Homework Help: Odd equation relating to springs and SHM

1. Apr 26, 2005

K - Prime

Well im working on a lab report for 12th grade physics and my teacher has decided to throw a cuve ball at us. The lab is designed to determine the value of the force constant of a spring by measuring the number of oscillations a certain weight makes when on the end of the spring. To find k was easy, i just used the equation T = 2pi (m/k)^1/2. Heres the part i dont get...he asked us to find the value of m/3 using a graph of T^2 vs m (mass on spring) and gave us the equation T = 2pi [(M + m/3)/k]^1/2. All i can say is WHAT!?

2. Apr 27, 2005

whozum

Well the point ofthe lab wasto find the spring constant, and you modeled that already by graphing it, correct? (If not, do so). Now since you know the trend of period vs mass, you should be able to predict mass ifyou measure a certain period. Notice that the only difference between the firstequation you gave and the last one (which you didnt recognize) is that the last one has a different value for mass.

=== STORED DATA ===
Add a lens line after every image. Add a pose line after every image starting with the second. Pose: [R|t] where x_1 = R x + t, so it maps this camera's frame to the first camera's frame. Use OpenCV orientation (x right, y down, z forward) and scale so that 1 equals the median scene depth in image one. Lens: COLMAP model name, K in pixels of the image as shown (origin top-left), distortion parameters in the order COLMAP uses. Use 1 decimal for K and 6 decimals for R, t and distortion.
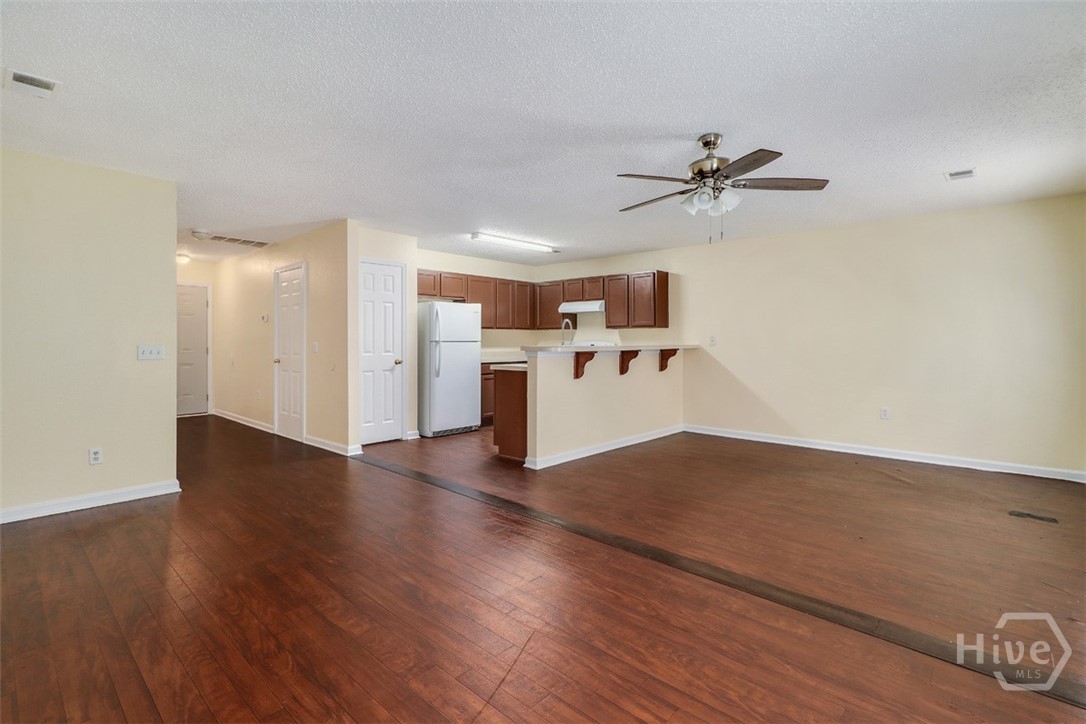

=== TASK INSTRUCTIONS ===
- 1) Quote the stretch from "Homework Help: Odd" through "say is WHAT!?" in the forum thread on springs and SHM.
- 2) Pick up the forum thread on springs and SHM after its last sentence and keep it going.

=== ANSWERS PER TASK ===
- 1)
Homework Help: Odd equation relating to springs and SHM

1. Apr 26, 2005

K - Prime

Well im working on a lab report for 12th grade physics and my teacher has decided to throw a cuve ball at us. The lab is designed to determine the value of the force constant of a spring by measuring the number of oscillations a certain weight makes when on the end of the spring. To find k was easy, i just used the equation T = 2pi (m/k)^1/2. Heres the part i dont get...he asked us to find the value of m/3 using a graph of T^2 vs m (mass on spring) and gave us the equation T = 2pi [(M + m/3)/k]^1/2. All i can say is WHAT!?

- 2)
$$T = 2\pi\sqrt{\frac{m}{k}}$$

He gives:

$$T = 2\pi\sqrt{\frac{M+m/3}{k}}$$

If you say the mass is $n$, then $n = M + m/3$ and the second equation becmoes

$$T = 2\pi\sqrt{\frac{n}{k}}$$, which is analogous to the first equation. So the numerator under the square root is simply a new total mass, nothing to be surprised about. Using the plot you derived in your original lab, find a way to calculate the new mass.

This process isnt necessary to do the problem, but hopefully it helps you see what is going on more clearly.

3. Apr 27, 2005

K - Prime

ahh i see, that helps alot! thx!